Installation of “Patterns of Life” by Mona Chalabi and SITU Research in "Making Home—Smithsonian Design Triennial" at Cooper Hewitt, Smithsonian Design Museum. Photo: Elliot Goldstein © Smithsonian Institution
Installation of “Patterns of Life” by Mona Chalabi and SITU Research in "Making Home—Smithsonian Design Triennial" at Cooper Hewitt, Smithsonian Design Museum. Photo: Elliot Goldstein © Smithsonian Institution

"Patterns of Life", a new installation with SITU Research & journalist Mona Chalabi, debuts at Cooper Hewitt

November 4th 2024

A newly commissioned installation unpacks the material and intangible dimensions of domicide through the stories of three individual families whose homes were destroyed by munitions manufactured in the United States

Throughout the last year, SITU collaborated with artist and data journalist Mona Chalabi to develop “Patterns of Life,” a project commissioned by the curatorial team of this year’s Smithsonian Design Triennial, “Making Home.” The exhibition will be on view from November 2 to August 10, 2025 at Cooper Hewitt Smithsonian Design Museum.


FOR IMMEDIATE RELEASE: Tuesday, November 5–Visual investigations practice SITU Research and artist and data journalist Mona Chalabi debuted a newly commissioned installation as one of 25 site-specific projects in “Making Home—Smithsonian Design Triennial,” a group exhibition that takes the theme of “home” and “housing” as a critical point of departure. The exhibition opened to the public this Saturday, November 2, 2024.

Entitled “Patterns of Life,” the work presents three homes destroyed in airstrikes by weapons manufactured in the United States. The reconstruction of the three homes in the exhibition, one from Iraq (2015), one from Syria (2016), and one from Palestine (2023) reflects on both the material and intangible dimensions of domicide: the widespread and systematic destruction of housing. Domicide is currently under consideration by the United Nations for potential recognition as a crime under international law; and as both the largest financial contributor to UN peacekeeping initiatives and the world’s largest arms dealer, the United States has yet to reckon with its ongoing legacy and involute relationship to domicide.

Developed in collaboration with the affected residents, the large-scale architectural reconstructions show the homes of Basim’s family in Mosul, Iraq; Osman and his wife in Manbij, Syria; and X and her son in Gaza, Palestine. For each home, the exterior facades have been constructed as dimensionally precise architecture models. Instead of a fourth facade, a section cut reveals a view into the interior of the homes. Suspended within the rooms are vibrant illustrations printed on translucent silk providing a view into the intimacy of a home, the fragility of memory, and the patterns of life that existed before the rubble. Through detailed representations of heirlooms, books, toys, and sensorial memories, these models celebrate the quotidian and intimate lives within these homes.

_Set of tasks_:
1. In the press release about "Patterns of Life," in which three cities are the reconstructed homes located?
2. Repeat the press release from "A newly commissioned installation unpacks" up to and including "Hewitt Smithsonian Design Museum.", substituting "worked" for "collaborated".

_Data_:

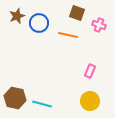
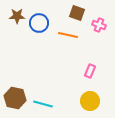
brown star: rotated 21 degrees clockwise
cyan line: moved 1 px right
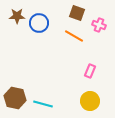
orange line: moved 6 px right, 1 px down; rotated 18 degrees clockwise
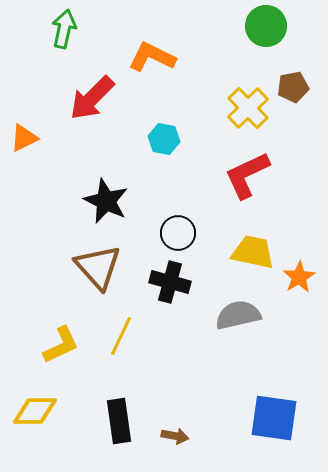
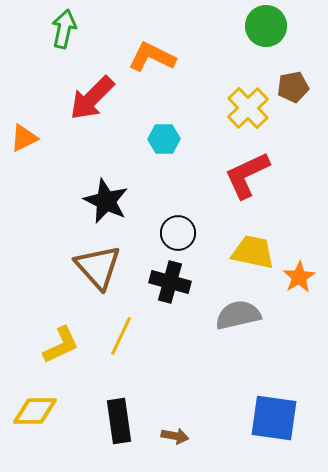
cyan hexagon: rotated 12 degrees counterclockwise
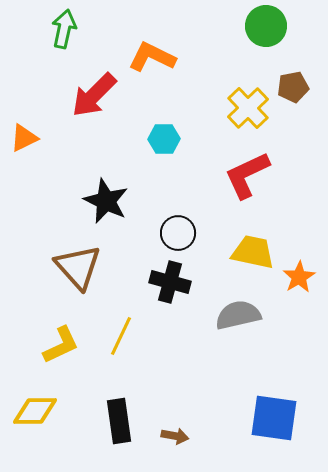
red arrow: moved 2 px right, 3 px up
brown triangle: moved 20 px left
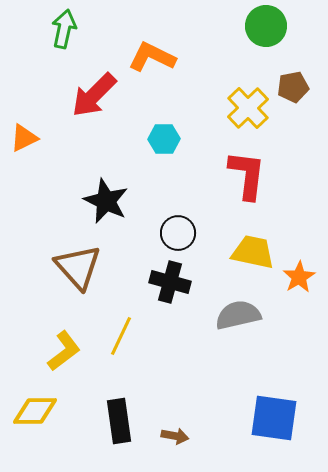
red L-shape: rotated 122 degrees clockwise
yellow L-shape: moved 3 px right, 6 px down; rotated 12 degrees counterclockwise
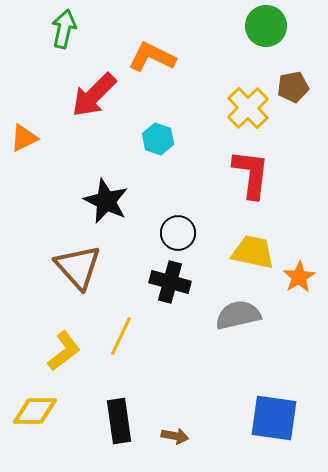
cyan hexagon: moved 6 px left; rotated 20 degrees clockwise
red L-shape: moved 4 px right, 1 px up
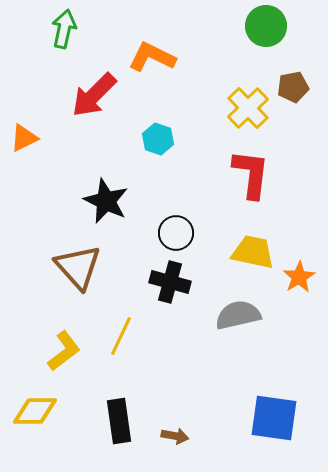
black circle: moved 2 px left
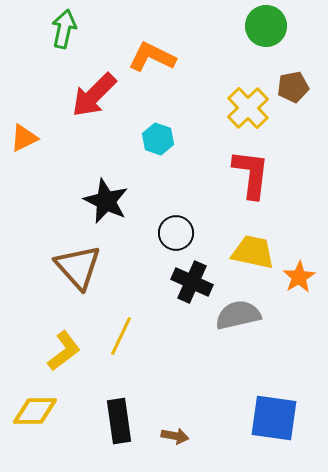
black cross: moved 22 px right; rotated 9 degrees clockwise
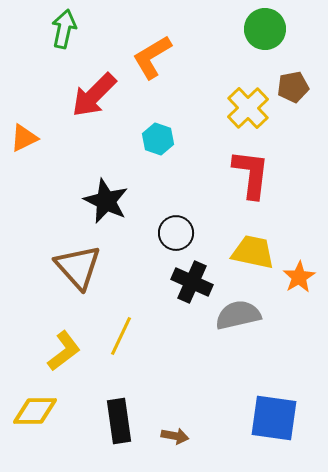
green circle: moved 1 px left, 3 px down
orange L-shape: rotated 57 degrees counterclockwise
* * *
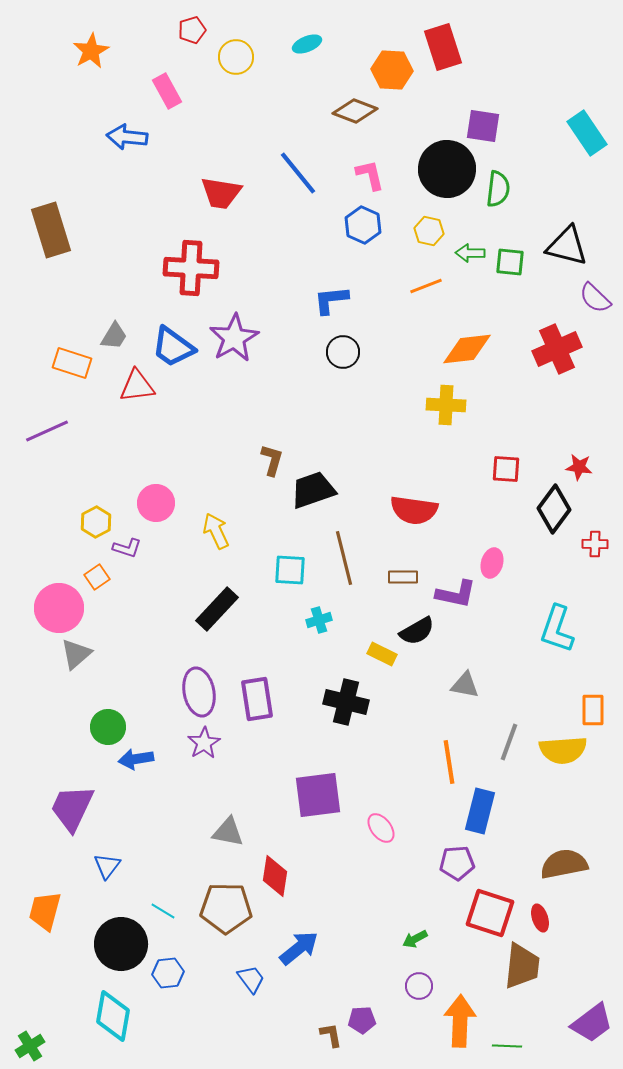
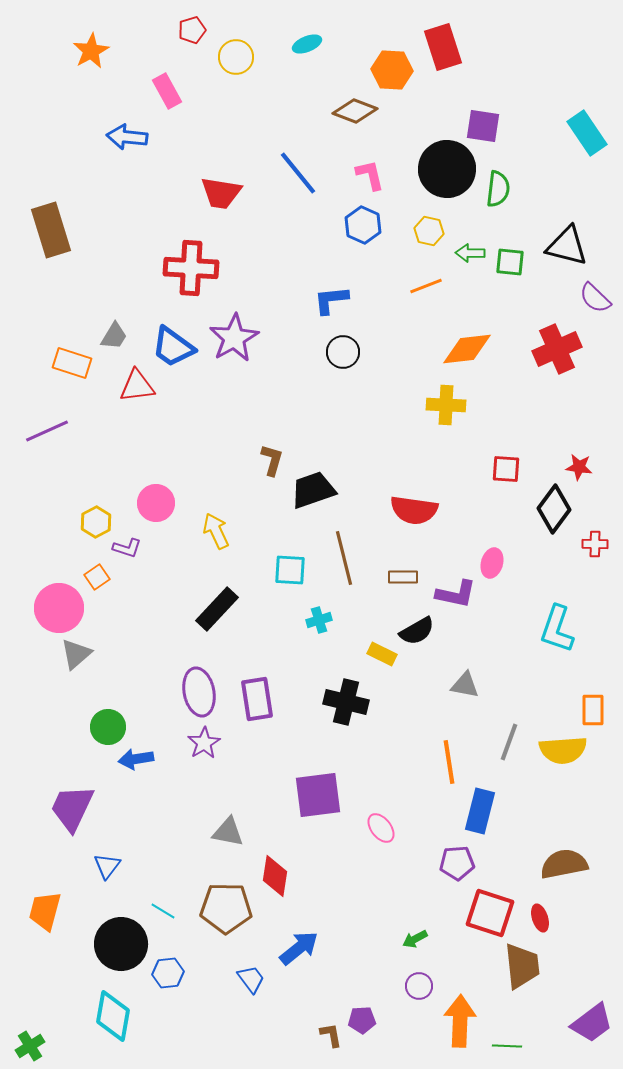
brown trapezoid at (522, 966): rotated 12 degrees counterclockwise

_Results in order_:
1. Mosul, Iraq; Manbij, Syria; and Gaza, Palestine.

2.
A newly commissioned installation unpacks the material and intangible dimensions of domicide through the stories of three individual families whose homes were destroyed by munitions manufactured in the United States

Throughout the last year, SITU worked with artist and data journalist Mona Chalabi to develop “Patterns of Life,” a project commissioned by the curatorial team of this year’s Smithsonian Design Triennial, “Making Home.” The exhibition will be on view from November 2 to August 10, 2025 at Cooper Hewitt Smithsonian Design Museum.